Well at times like this a man gets to wondering: just how deep is that ache? Does the easy availability inspire the yearning? Or is there a real need?


With the family in England on holiday I spent some days in Paris alone. At junctures like this I usually feast on the attractions. I've known myself to take in the Pompidou......the Musée de la Mode et du Textile in the Louvre...and the Musée d'art moderne en route to work at la Maison de la Radio in western Paris.

This time I had no such dynamism.

I didn't bother to hunt for excuses. It was simply that I would've had to pay. What's more I didn't know what I would've had to pay because I've never paid for it in my life.

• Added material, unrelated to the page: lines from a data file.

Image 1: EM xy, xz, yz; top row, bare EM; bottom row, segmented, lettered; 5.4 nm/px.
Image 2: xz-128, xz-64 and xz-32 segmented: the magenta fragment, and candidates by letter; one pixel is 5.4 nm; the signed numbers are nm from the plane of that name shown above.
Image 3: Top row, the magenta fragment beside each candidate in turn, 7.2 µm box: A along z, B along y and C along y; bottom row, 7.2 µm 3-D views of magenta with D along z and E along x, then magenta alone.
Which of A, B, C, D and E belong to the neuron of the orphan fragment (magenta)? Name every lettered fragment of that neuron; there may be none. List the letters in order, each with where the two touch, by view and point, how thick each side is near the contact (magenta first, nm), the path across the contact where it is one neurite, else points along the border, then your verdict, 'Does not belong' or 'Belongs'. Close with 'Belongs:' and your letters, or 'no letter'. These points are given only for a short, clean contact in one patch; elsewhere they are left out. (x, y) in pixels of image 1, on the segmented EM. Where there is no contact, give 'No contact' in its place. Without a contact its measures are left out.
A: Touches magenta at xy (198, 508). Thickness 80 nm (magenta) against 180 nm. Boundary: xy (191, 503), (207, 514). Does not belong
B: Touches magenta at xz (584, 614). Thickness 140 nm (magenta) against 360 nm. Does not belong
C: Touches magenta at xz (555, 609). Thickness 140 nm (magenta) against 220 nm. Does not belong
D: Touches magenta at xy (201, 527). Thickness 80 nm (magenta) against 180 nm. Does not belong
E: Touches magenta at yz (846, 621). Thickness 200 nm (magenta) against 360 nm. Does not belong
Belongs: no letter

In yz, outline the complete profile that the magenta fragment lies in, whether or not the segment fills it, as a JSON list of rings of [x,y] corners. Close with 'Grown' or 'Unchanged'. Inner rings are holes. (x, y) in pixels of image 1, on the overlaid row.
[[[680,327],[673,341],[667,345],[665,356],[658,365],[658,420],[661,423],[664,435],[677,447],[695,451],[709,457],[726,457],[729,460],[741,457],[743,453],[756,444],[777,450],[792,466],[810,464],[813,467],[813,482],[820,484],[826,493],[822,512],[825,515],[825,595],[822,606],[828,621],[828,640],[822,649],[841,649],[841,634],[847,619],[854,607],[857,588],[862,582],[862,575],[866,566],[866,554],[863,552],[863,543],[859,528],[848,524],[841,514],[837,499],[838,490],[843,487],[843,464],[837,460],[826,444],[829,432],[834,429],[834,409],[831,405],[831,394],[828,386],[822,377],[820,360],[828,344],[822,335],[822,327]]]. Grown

When I went to rejoin my brood in London I duly picked up my delayed English press card.

Once back in Paris...the French press card was there.

Paradise restored.

To celebrate I headed with the boy to the David Lynch exhibition the Air is on Fire at the Fondation Cartier down in the 14th arrondissement.

It's wild at heart. Scrawls and squiggles from an imagination that's conjured up wacky TV series like Twin Peaks and ethereal chillers like Blue Velvet.

Lynch's titbits were intriguing especially the drawings on postcards etched from his earliest youth.

At a doorway to some of the pieces, there's a warning that they might not be suitable for young people.

This wasn't a particular problem as the boy was happily snoozing in his buggy. Actually I wasn't convinced that they were suitable for anyone.

But that was me being glib. Which is perhaps how I've become with all this easy access. I've lost my stickability — to use a phrase beloved of linguistically innovative English football managers.

I tend to go into exhibitions in a fairly breezy manner. Either because I'm lugging a dozing bairn around and so am poised to evacuate as soon as they wake up and start screaming or I'm with an as yet to be convinced child and am ready to head to the cafe for milk and biscuits once they're certain that the shapes and figures aren't that brilliant.

The boy, all 13 months of him, is already into the gallery groove, mostly with his five-year-old sister and so my stance hasn't essentially altered. Occasionally I realise I haven't been able to form an opinion of a show because I've been so distracted. What's the point of going in if you take nothing out?

The corinthian in me says it's the participation that counts.

And yet there have been times when a visit has met with instant approval. Since a primary school trip a few years ago to the Pompidou to reinforce the techniques of orientation, the eldest shuns the place — preferring now to stare at her verruca with the self-referential avidity of a modern artist. Maybe she did imbibe something from our jaunts. Anyway I well remember repeated trips there to see the Dubuffet retrospective as well as the Daniel Buren when she was younger.

The child's view informed my approach especially at the Buren when the structures and shadows seemed tailor made to an infant's curiosity and impulsiveness and that in turn allowed me to enter into the artist's world of playfulness.

It would have cost a minor fortune if I'd had to pay since we went at least half a dozen times on her Wednesdays off school during both runs.

And it would have been sad to have dampened the eagerness to see it due to cost.

I realise that I'm privileged to be able to take the children around some of the best art spaces in the world for free. And that opportunity should be extended to all parents with children under say 14 or so. It would certainly give them a place to go and make sure they wouldn't feel the need to stay in order to justify the financial outlay.

While not as flamboyant as our Jean's boast, "I've stopped paying for it" would become a welcome rejoinder in many a home.